▶ SET EXERCISE
Repeat the listing below word for word, beginning at the line that contains "Outline whatever counts" and continuing through the end of the listing. Leave the pictures out of your copy.

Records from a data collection
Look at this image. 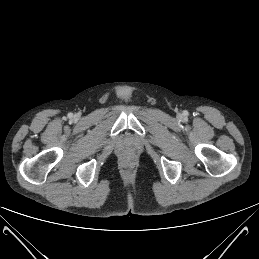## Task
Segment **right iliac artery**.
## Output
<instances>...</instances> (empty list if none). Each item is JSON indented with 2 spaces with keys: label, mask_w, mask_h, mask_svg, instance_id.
I'll use <instances>...</instances> for the list:
<instances>
[{
  "label": "right iliac artery",
  "mask_w": 259,
  "mask_h": 259,
  "mask_svg": "<svg viewBox=\"0 0 259 259\" xmlns=\"http://www.w3.org/2000/svg\"><path fill=\"white\" fill-rule=\"evenodd\" d=\"M72 116H73V114H72V113L68 114V117H69V118H71Z\"/></svg>",
  "instance_id": "1"
}]
</instances>
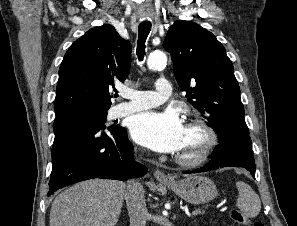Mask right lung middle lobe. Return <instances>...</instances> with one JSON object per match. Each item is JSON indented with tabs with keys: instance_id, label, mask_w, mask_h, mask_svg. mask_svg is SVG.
Masks as SVG:
<instances>
[{
	"instance_id": "1",
	"label": "right lung middle lobe",
	"mask_w": 297,
	"mask_h": 226,
	"mask_svg": "<svg viewBox=\"0 0 297 226\" xmlns=\"http://www.w3.org/2000/svg\"><path fill=\"white\" fill-rule=\"evenodd\" d=\"M88 113V116L93 120L96 121L98 124H100L103 127H106L104 125L106 121L107 116V110H98V111H86ZM115 126H110L109 128H114Z\"/></svg>"
}]
</instances>
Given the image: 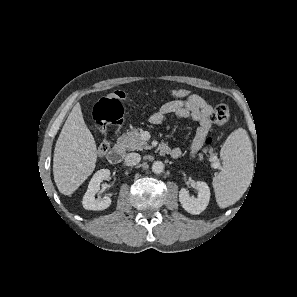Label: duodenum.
I'll return each mask as SVG.
<instances>
[{"label":"duodenum","mask_w":297,"mask_h":297,"mask_svg":"<svg viewBox=\"0 0 297 297\" xmlns=\"http://www.w3.org/2000/svg\"><path fill=\"white\" fill-rule=\"evenodd\" d=\"M159 152L161 154H170L171 150L168 146L163 145L159 148ZM124 155H125L124 146L122 144H117L108 153V160L113 164H117L123 160Z\"/></svg>","instance_id":"obj_1"}]
</instances>
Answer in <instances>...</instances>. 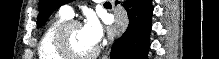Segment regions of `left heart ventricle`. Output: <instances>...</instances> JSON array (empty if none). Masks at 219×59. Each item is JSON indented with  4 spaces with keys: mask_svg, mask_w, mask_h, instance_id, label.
<instances>
[{
    "mask_svg": "<svg viewBox=\"0 0 219 59\" xmlns=\"http://www.w3.org/2000/svg\"><path fill=\"white\" fill-rule=\"evenodd\" d=\"M70 48L77 54L91 52L96 46L90 43L82 31L81 26H74L68 34Z\"/></svg>",
    "mask_w": 219,
    "mask_h": 59,
    "instance_id": "b2bd125f",
    "label": "left heart ventricle"
}]
</instances>
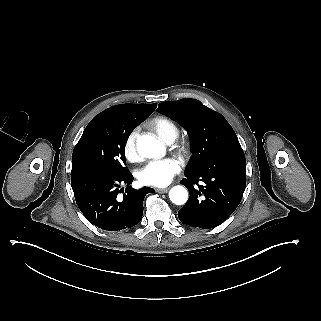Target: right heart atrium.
<instances>
[{
    "label": "right heart atrium",
    "mask_w": 321,
    "mask_h": 321,
    "mask_svg": "<svg viewBox=\"0 0 321 321\" xmlns=\"http://www.w3.org/2000/svg\"><path fill=\"white\" fill-rule=\"evenodd\" d=\"M138 130L132 129L123 141V154L129 161H137L142 157V153L137 145Z\"/></svg>",
    "instance_id": "obj_1"
}]
</instances>
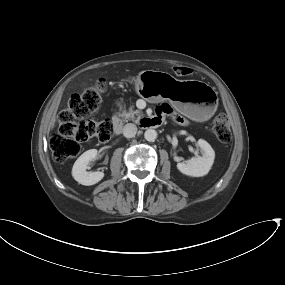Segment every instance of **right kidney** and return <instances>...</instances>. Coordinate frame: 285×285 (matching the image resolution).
Instances as JSON below:
<instances>
[{"label":"right kidney","mask_w":285,"mask_h":285,"mask_svg":"<svg viewBox=\"0 0 285 285\" xmlns=\"http://www.w3.org/2000/svg\"><path fill=\"white\" fill-rule=\"evenodd\" d=\"M97 156L96 149H90L84 152L74 163L72 168L73 178L80 184L90 186L98 183L104 177L103 172L86 171L88 164Z\"/></svg>","instance_id":"obj_1"}]
</instances>
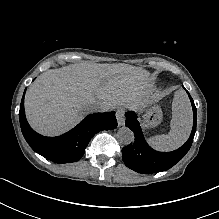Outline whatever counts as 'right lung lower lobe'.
<instances>
[{"mask_svg":"<svg viewBox=\"0 0 219 219\" xmlns=\"http://www.w3.org/2000/svg\"><path fill=\"white\" fill-rule=\"evenodd\" d=\"M25 94V92H24ZM19 120L24 138L31 148L55 163H70L81 159L90 139L101 130H112L117 126L115 112L88 115L75 128L58 137L42 136L29 126L22 97Z\"/></svg>","mask_w":219,"mask_h":219,"instance_id":"98d812e1","label":"right lung lower lobe"}]
</instances>
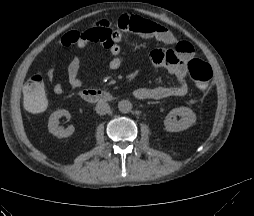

▶ SOLUTION FOR THIS EXERCISE
Outline whatever counts as 'right lung lower lobe'.
<instances>
[{"mask_svg":"<svg viewBox=\"0 0 219 219\" xmlns=\"http://www.w3.org/2000/svg\"><path fill=\"white\" fill-rule=\"evenodd\" d=\"M25 94V92H24ZM19 120L24 138L31 148L55 163H70L81 159L90 139L101 130H112L117 126L115 112L88 115L75 128L58 137L42 136L29 126L22 97Z\"/></svg>","mask_w":219,"mask_h":219,"instance_id":"98d812e1","label":"right lung lower lobe"}]
</instances>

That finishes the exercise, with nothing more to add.